しかし、最近の研究で「お金の悩みは、定期的に言葉にするだけで激減する」という面白い事実が分かってきました。
今回は、心理学でメンタル改善に絶大な効果があるとされる「筆記開示(エクスプレッシブ・ライティング)」のテクニックと絡めながら、お金のストレスを科学的に解消する方法を解説します!
科学が証明!お金の不安は「話す・書く」だけで減る
アメリカやイギリスで行われた大規模な調査(計10万人以上を対象とした複数の研究)で、「お金の悩みを人に話したり、書き出したりするとどうなるか?」を検証したところ、驚きの結果が出ました。
【研究の結果】 お金について言葉にしたグループは、例外なくお金の不安が大きく減少した。
ここで注目したいのは、金融のプロから「素晴らしいアドバイス」をもらったから不安が消えたわけではない、という点です。ほとんどの人は、ただ「話した(書いた)だけ」でメンタルが改善していました。
なぜ、言葉にするだけで不安が消えるのか?
人間は、正体のわからない「謎の恐怖」に対して強いストレスを感じます。「なんか将来が不安…」とボンヤリ考えている間は、問題が大きすぎて手が出せないように思えるのです。
しかし、それを言葉にすると、頭の中で暴れていた不安が整理され、「あ、自分が困っているのはここか」と客観視できるようになります。これが、心理学でいう「自己コントロール感」を取り戻した状態です。
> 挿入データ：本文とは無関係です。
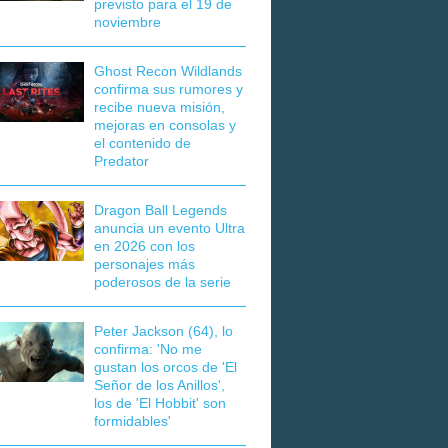
previsto para el 19 de
noviembre
Ghost Recon Wildlands
confirma sus rumores y
recibe nueva misión,
mejoras en consolas y
el contenido de
Predator
Dragon Ball Legends
anuncia un evento Ultra
en 2026 con los
personajes más
poderosos de la serie
Peter Jackson (64), lo
confirma: 'No me
gustan los orcos de 'El
Señor de los Anillos',
los de 'El Hobbit' son
formidables'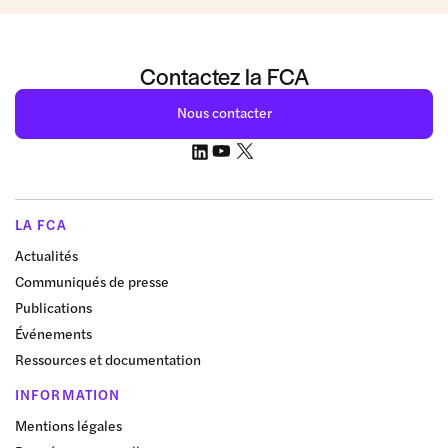
Contactez la FCA
Nous contacter
LA FCA
Actualités
Communiqués de presse
Publications
Événements
Ressources et documentation
INFORMATION
Mentions légales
最強のメンタル改善ワーク「筆記開示」でお金の不安をハックする
とはいえ、「お金の悩みなんて恥ずかしくて人に話せない!」という人が大半でしょう。実際、この研究でも「対面で話すより、匿名のオンライン掲示板に書く方が不安が減った」という傾向が出ています。自分のペースでゆっくり言語化できるからですね。
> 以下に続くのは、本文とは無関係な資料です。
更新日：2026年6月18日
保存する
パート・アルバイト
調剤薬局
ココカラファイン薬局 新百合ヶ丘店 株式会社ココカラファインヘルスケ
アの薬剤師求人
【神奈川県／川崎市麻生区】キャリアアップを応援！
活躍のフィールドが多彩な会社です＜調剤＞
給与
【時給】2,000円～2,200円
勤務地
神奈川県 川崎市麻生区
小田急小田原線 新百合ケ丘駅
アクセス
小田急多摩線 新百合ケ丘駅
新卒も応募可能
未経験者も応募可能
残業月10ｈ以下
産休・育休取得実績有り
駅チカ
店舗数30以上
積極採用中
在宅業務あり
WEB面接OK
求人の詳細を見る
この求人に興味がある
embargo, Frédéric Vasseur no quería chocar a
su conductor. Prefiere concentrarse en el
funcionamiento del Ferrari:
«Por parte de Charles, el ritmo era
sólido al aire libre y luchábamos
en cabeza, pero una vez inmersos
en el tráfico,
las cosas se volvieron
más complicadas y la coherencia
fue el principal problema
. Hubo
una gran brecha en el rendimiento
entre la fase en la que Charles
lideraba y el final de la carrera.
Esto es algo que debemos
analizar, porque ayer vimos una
そこで最高の相棒になるのが、心理学のド定番ワークである「筆記開示(エクスプレッシブ・ライティング)」です。
筆記開示とは、自分の感情やストレスをひたすらノートに書き殴る手法ですが、これをお金に特化させて行います。
お金の筆記開示のやり方
- 時間を決めて書き出す:週に1〜2回、10分〜15分ほど時間をとります。
- 脳内のモヤモヤを全て吐き出す:「今月ピンチで焦る」「老後が不安で嫌になる」など、感情をそのままノートや裏紙に書き殴ります。
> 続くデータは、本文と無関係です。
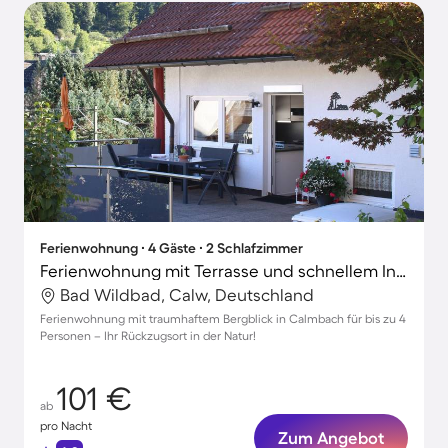
Ferienwohnung ∙ 4 Gäste ∙ 2 Schlafzimmer
Ferienwohnung mit Terrasse und schnellem Internet | Gartenblick
Bad Wildbad, Calw, Deutschland
Ferienwohnung mit traumhaftem Bergblick in Calmbach für bis zu 4
Personen – Ihr Rückzugsort in der Natur!
101 €
ab
pro Nacht
Zum Angebot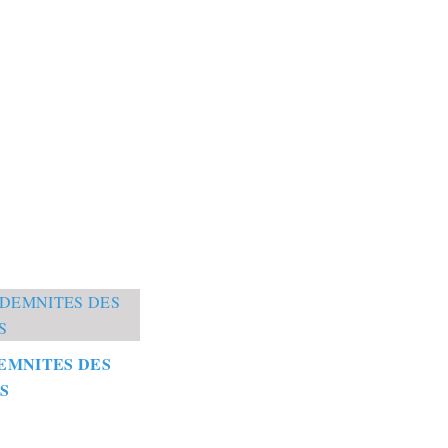
EMNITES DES
S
- 「コントロールできること」に焦点を当てる:(ここが最も重要!)
⚠️ 注意!書き出すテーマのコツ
研究によると、ただ愚痴を書くだけでは効果が薄いことが分かっています。
- ❌ 効果が薄いテーマ(自分では動かせないこと) 「物価が高すぎる」「政府の増税が最悪」「急に病気になったらどうしよう」
- ⭕ 効果が高いテーマ(自分でコントロールできること) 「今月はサブスクに使いすぎている」「生活防衛資金があと30万円足りない」「予算の管理方法を見直そう」
まずは「物価高くてむかつく!」と感情を吐き出した後、「じゃあ、自分が今からコントロールできる小さな一歩は何だろう?」と問いかけ、ノートに書き進めてみてください。
「今週だけ外食費を記録してみる」「積立額と現在の貯金額を一度書き出してみる」といった、小さな作業に分解できれば勝ちです。
まとめ:見ないフリをするより、10分書き殴ろう
お金の不安を放置して見ないフリをすることは、ストレスをじわじわと長引かせる一番の悪手です。
- 週に1回、10分だけノートにお金の不安を書き出す(筆記開示)
- 匿名の家計コミュニティやSNSのアカウントで悩みを吐き出す
これだけで、頭の中の霧が晴れ、「これなら対策できそうだ」という感覚が戻ってきます。お金の不安に押しつぶされそうな夜は、ぜひペンと紙を用意して、心の中をすべて言葉に変えてみてください。